TRAVEL WITH CHILDREN

Unlike as in the case for senior travelers, there are discounts for children travelling in Bhutan so it would make a good sense to travel along with your kids. They might be better companions and entertaining during the long, monotonous drives while travelling from one destination to another. On the other hand, they will be immediately accepted by local kids and their families, and they could make many new friends.
Lonely Planet’s Travel with Children by Cathy Lanigan, Two and Two Halves in Bhutan by Peter Steel is the books with lots of useful advice, suggestions, also describing the joys of travelling with children in Bhutan.


DISABLED TRAVELLERS

A cultural tour in Bhutan is a challenge for a traveler with physical disabilities, but is possible with some planning. The Bhutanese are eager to help, and one could arrange a strong companion to assist with moving about and getting in and out of vehicles.

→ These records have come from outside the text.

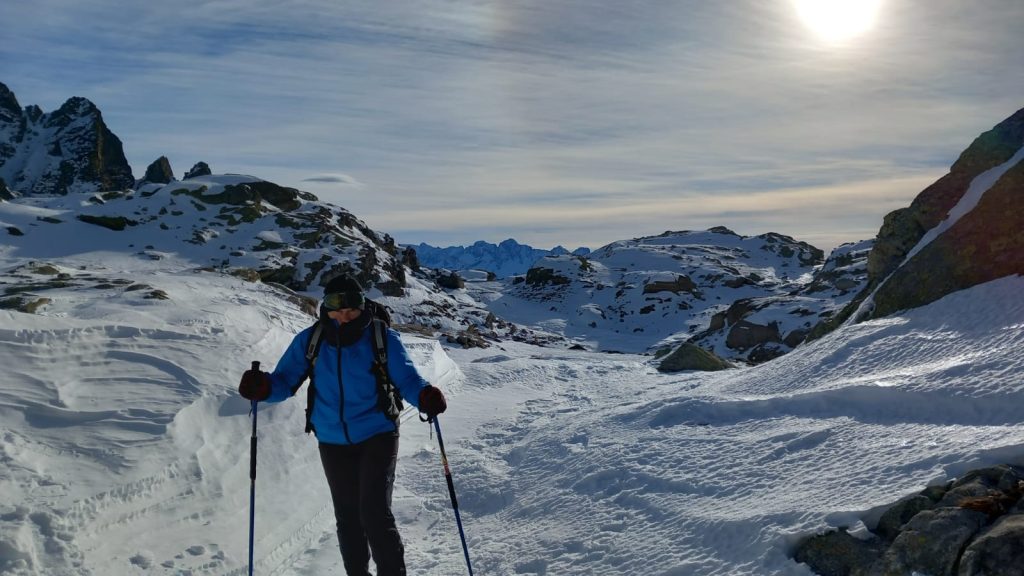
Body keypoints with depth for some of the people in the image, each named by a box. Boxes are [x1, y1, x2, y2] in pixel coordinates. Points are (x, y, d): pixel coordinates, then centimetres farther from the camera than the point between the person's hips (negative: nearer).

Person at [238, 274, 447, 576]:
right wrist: (263, 387, -26)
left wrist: (425, 395, -35)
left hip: (377, 436, -3)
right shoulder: (309, 340, -5)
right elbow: (286, 380, -4)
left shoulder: (382, 338, -12)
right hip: (333, 442, 3)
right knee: (347, 517, 15)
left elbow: (406, 378, -13)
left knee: (375, 513, -12)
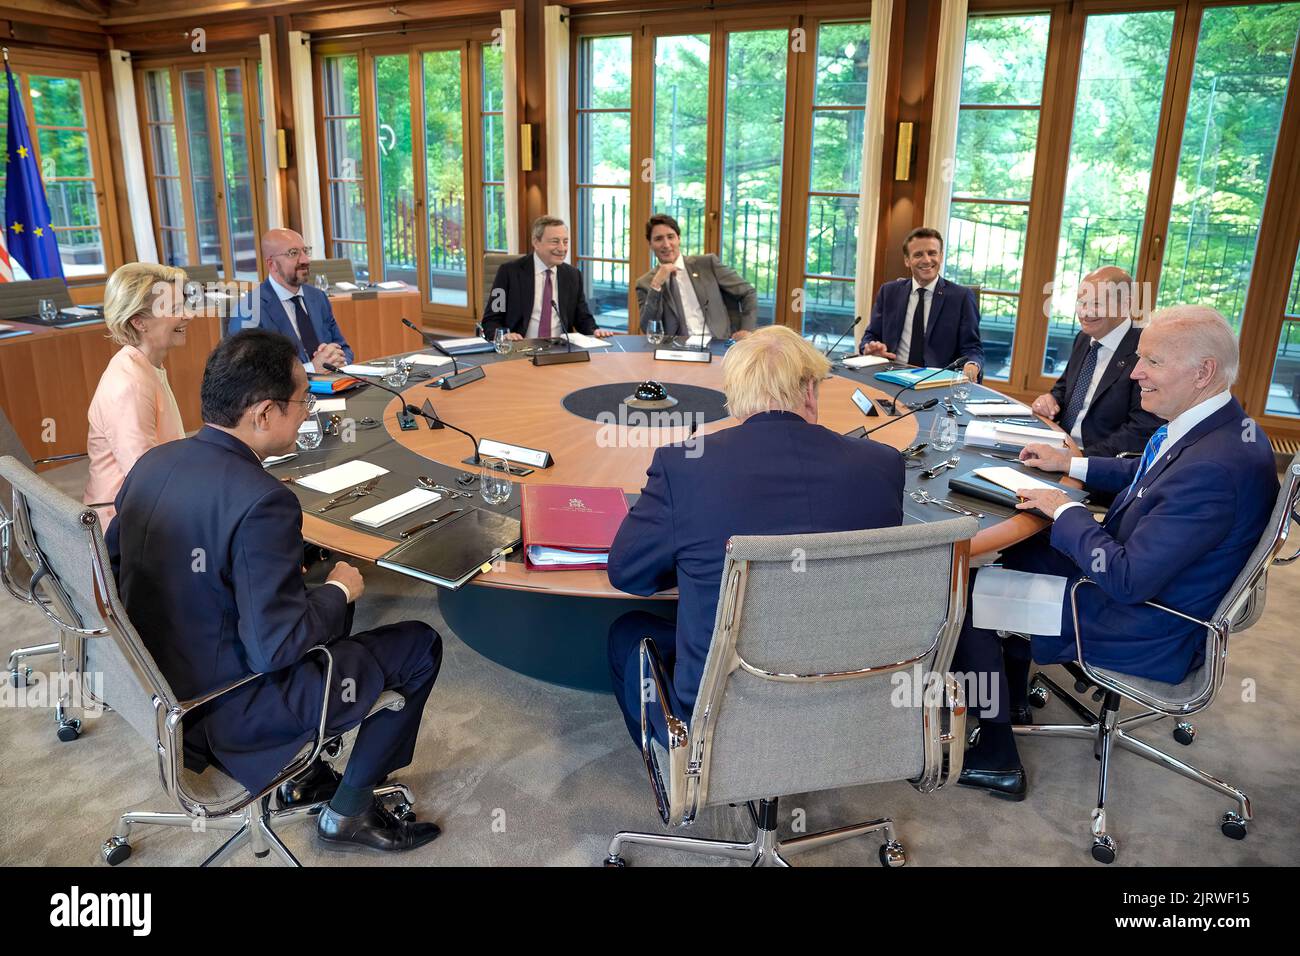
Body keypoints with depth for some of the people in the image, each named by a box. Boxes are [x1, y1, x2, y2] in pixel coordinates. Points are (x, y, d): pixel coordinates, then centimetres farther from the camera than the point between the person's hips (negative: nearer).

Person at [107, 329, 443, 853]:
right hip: (225, 708, -8)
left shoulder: (154, 462, -4)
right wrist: (338, 591, -8)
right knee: (419, 644, 2)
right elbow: (275, 649, -28)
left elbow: (113, 561, 10)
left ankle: (295, 774, 30)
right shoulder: (261, 501, -29)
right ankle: (349, 811, 17)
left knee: (328, 610, 26)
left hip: (155, 680, 8)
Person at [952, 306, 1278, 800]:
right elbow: (1146, 473, 20)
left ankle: (997, 759, 10)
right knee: (1021, 547, 20)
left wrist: (1065, 511, -18)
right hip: (1143, 577, 10)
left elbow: (1127, 580, -31)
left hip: (1150, 635, -10)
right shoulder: (1221, 425, -2)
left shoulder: (1214, 467, -33)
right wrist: (1072, 463, 14)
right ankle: (1012, 696, 32)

The roads are rough and sidewalks, where they exist, often have holes and sometimes steps. Hotels and public buildings do not have wheelchairs access, and there are no toilets designed to accommodate wheelchairs.
We recommend those visitors with disabilities and or those who are travelling with the disabled conduct some prior research.
For some general information there is a Web site for and by disabled travelers at http://www.travelhealth.com.htm.


LGBT TRAVELLERS

Like most Asians, the Bhutanese too believe that what one does in private is a strictly personal matter, and they would prefer not to discuss and be exposed to such issues. Public displays of affection are rare and not very well received.
It would be much appreciated if everyone, regardless of their gender orientation, show concerned discretion.